The Battle for Coffee Shop Consumers
Anyone visiting a Starbucks recently will probably notice two things. Firstly, how Apple dominated the brand has become. You will usually see iPads and MacBooks outnumber all other types of technology four or five to one. It is almost a prerequisite to go with your Mocha Light Frapp. And this is reinforced by the second point which is the free iTunes apps and media that they give away. Each week there is either a free book, TV show, app or song to download. Just type in the code on the back of the card in the iTunes store and away you go.
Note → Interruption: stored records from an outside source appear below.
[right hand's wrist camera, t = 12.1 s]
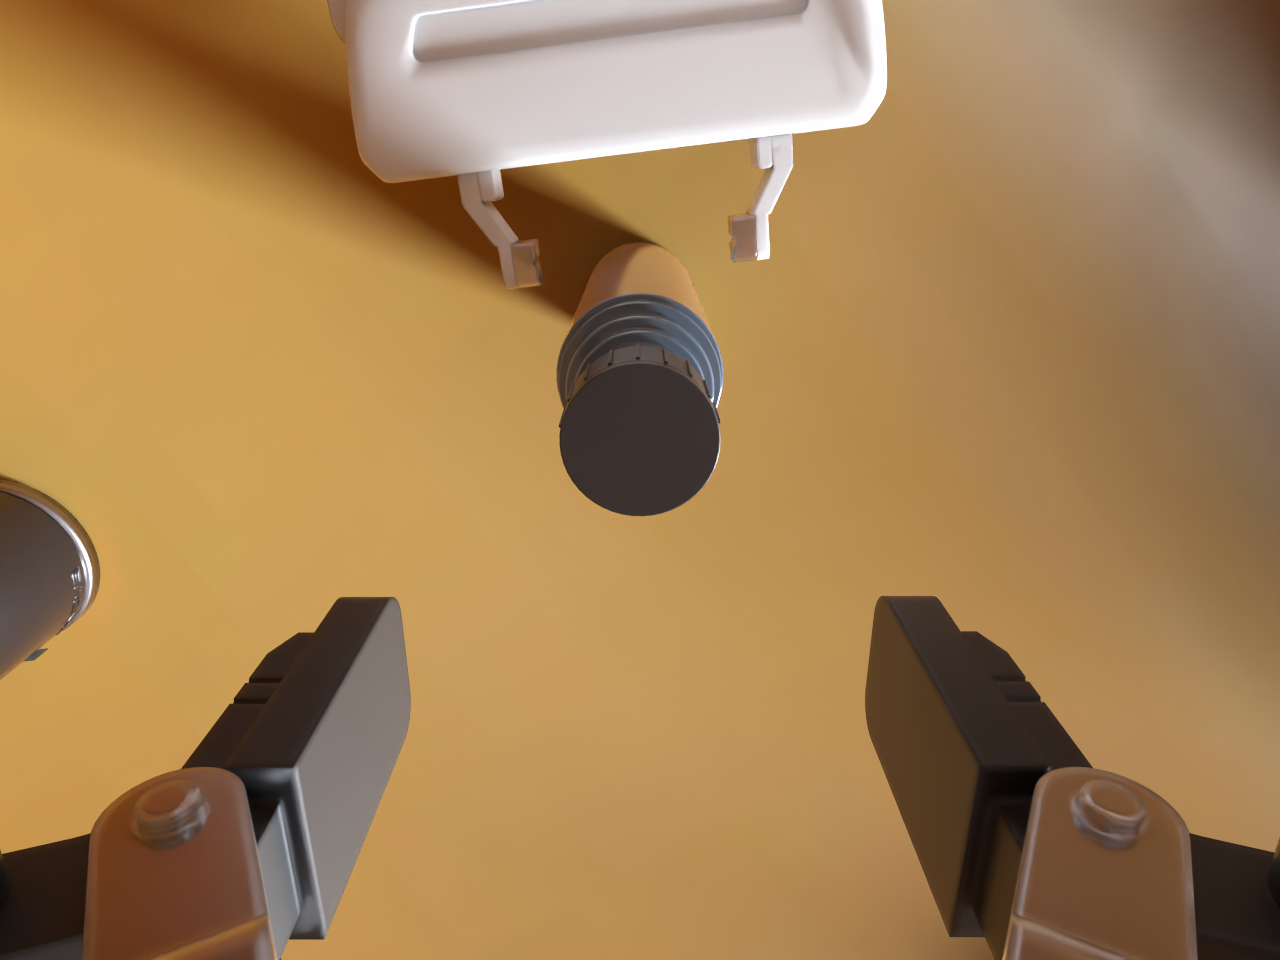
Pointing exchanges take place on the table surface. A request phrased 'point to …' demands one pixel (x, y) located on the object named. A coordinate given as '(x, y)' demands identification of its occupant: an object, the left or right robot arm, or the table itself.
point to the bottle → (640, 315)
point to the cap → (640, 431)
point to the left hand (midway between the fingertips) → (636, 273)
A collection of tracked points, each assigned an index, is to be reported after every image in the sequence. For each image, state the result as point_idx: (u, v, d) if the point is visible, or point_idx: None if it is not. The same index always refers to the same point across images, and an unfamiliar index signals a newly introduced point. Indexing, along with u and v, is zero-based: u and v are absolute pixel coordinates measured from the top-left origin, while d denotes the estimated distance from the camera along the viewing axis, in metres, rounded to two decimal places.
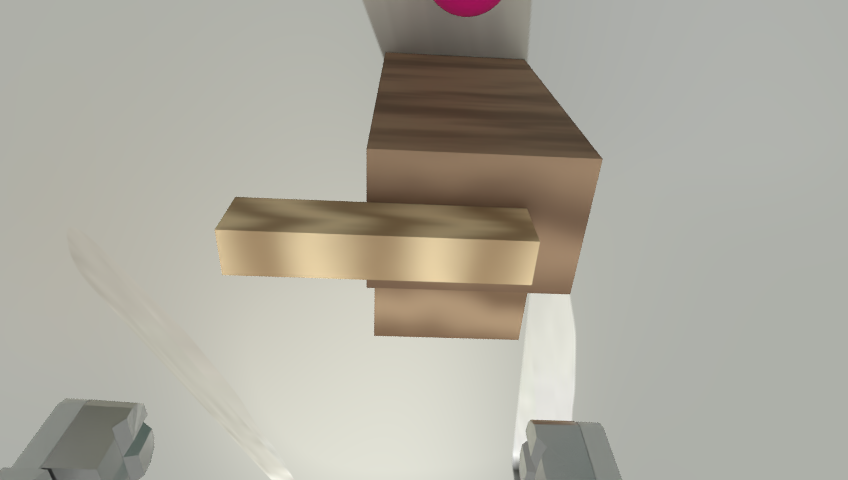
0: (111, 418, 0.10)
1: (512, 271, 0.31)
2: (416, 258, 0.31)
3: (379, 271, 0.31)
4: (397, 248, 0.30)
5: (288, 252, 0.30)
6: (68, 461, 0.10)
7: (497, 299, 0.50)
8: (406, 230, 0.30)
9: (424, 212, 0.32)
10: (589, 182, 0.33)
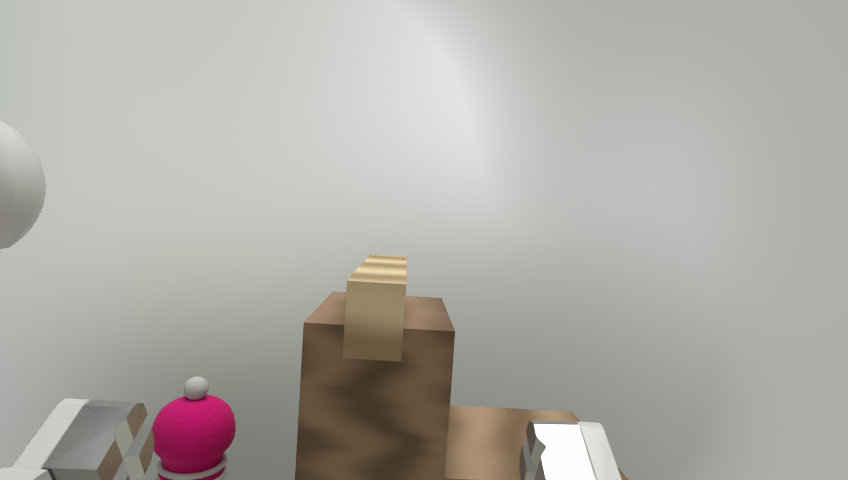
0: (111, 418, 0.10)
1: (394, 256, 0.44)
2: (384, 262, 0.38)
3: (397, 266, 0.36)
4: (374, 263, 0.37)
5: (377, 273, 0.31)
6: (68, 461, 0.10)
7: (527, 420, 0.48)
8: None
9: None
10: None
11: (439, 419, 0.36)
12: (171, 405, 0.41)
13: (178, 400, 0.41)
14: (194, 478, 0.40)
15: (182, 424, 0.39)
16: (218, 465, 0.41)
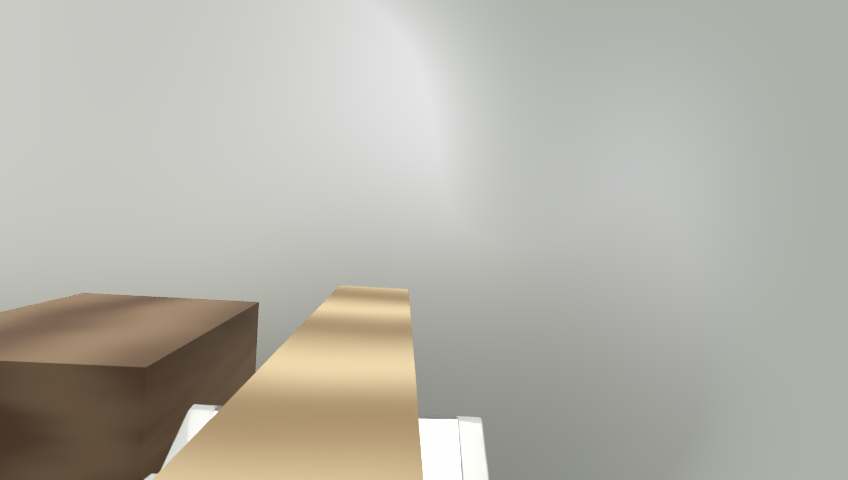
0: None
1: (385, 291, 0.22)
2: (360, 314, 0.17)
3: (389, 329, 0.15)
4: (336, 319, 0.16)
5: (322, 383, 0.10)
6: None
7: None
8: None
9: None
10: (106, 295, 0.31)
11: None
12: None
13: None
14: None
15: None
16: None
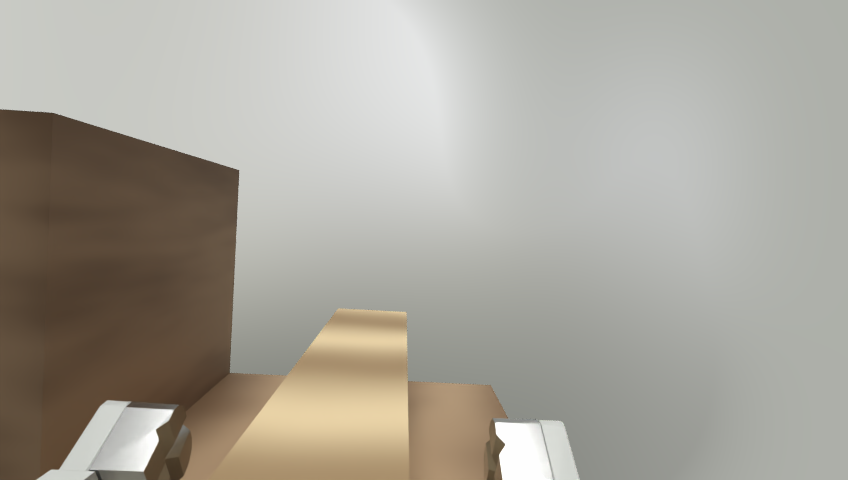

You can understand why Apple users flock to Starbucks.
With the Google Nexus 7 imminently arriving, you would think that there would be an emphasis on replicating this model with other coffee brands such as Costa or Nero. So far all is quiet but it would not surprise me if Execs at Whitbread are looking at the Nexus as an opportunity.
The reason being, it is clearly working for Starbucks and Apple. The scheme has been running for over a year now and those little credit card sized bits of paper are still there at the end of the cafe bar. Coupled with the free WiFi, Starbucks has become not just a place to hang out, but a place to work. The free music and apps sweeten the deal.
The problem Google is facing us that it cannot, yet, match Apple for media content. The UK still does not have Google Music or the film purchase functionality and this is already starting to cloud the release of the Nexus 7. But it is not just Google who could capitalise from this model.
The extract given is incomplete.